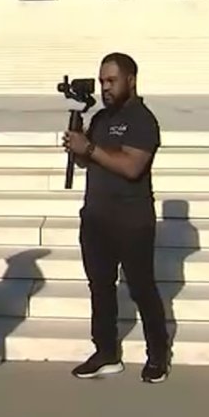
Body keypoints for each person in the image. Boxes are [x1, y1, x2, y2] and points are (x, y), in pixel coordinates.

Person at [61, 52, 170, 384]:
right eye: (102, 81)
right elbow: (89, 162)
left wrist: (89, 149)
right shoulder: (100, 118)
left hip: (132, 220)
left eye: (112, 80)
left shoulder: (143, 120)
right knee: (100, 287)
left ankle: (158, 356)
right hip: (96, 217)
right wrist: (78, 144)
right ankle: (106, 353)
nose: (105, 87)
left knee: (141, 288)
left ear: (130, 80)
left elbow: (132, 166)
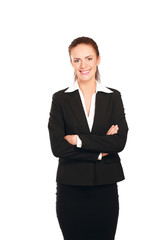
++++++++++++++++++++
** Task statement **
The output should hold only the lines from the one containing "right elbow: (89, 162)" through the last line of the listing, reproduced exactly, pictures omitted.

** Task output **
right elbow: (89, 162)
left wrist: (89, 149)
right shoulder: (100, 118)
left hip: (132, 220)
left eye: (112, 80)
left shoulder: (143, 120)
right knee: (100, 287)
left ankle: (158, 356)
right hip: (96, 217)
right wrist: (78, 144)
right ankle: (106, 353)
nose: (105, 87)
left knee: (141, 288)
left ear: (130, 80)
left elbow: (132, 166)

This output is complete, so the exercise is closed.